Word for word, transcribe the data below from the line with "left elbow: (76, 231)" to the line with "left ankle: (206, 478)", keeping both of those lines.
═════ Data for this exercise ═════
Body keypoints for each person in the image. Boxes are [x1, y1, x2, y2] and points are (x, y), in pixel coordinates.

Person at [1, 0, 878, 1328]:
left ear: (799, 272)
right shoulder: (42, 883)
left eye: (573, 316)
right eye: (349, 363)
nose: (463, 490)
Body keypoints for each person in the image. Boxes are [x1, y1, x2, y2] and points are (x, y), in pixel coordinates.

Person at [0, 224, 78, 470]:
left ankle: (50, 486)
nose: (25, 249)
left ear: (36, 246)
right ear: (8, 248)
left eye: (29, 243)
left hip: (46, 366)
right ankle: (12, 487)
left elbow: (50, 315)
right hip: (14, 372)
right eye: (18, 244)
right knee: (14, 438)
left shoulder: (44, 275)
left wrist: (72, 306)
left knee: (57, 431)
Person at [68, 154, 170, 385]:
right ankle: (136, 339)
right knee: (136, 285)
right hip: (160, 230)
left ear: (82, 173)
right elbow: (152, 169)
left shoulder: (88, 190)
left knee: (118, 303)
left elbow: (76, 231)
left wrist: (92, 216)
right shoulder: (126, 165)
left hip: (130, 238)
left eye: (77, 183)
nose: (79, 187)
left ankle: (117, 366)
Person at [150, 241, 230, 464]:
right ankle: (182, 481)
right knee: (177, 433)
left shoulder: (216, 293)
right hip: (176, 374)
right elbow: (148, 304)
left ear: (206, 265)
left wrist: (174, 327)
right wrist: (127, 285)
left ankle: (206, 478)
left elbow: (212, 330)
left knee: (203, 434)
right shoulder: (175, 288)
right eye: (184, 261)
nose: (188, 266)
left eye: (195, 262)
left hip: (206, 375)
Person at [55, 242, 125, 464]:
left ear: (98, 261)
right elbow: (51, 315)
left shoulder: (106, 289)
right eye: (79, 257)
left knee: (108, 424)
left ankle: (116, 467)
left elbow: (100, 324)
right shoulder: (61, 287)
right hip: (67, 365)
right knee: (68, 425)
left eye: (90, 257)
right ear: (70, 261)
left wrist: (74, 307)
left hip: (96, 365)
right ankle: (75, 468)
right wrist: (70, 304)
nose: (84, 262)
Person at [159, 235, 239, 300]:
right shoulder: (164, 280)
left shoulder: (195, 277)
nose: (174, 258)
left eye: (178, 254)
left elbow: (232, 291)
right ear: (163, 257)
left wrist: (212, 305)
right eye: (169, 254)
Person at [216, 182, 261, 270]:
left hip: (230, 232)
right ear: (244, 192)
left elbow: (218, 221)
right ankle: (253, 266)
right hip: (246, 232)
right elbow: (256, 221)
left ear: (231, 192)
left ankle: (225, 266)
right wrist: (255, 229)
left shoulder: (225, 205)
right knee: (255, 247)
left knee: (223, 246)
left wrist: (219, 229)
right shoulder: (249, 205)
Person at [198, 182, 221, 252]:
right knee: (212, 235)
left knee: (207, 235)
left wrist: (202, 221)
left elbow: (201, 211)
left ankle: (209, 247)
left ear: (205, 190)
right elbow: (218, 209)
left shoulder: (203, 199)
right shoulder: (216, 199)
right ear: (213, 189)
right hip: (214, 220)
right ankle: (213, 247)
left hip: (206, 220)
═════
### Exercise response
left elbow: (76, 231)
left wrist: (92, 216)
right shoulder: (126, 165)
left hip: (130, 238)
left eye: (77, 183)
nose: (79, 187)
left ankle: (117, 366)
Person at [150, 241, 230, 464]:
right ankle: (182, 481)
right knee: (177, 433)
left shoulder: (216, 293)
right hip: (176, 374)
right elbow: (148, 304)
left ear: (206, 265)
left wrist: (174, 327)
right wrist: (127, 285)
left ankle: (206, 478)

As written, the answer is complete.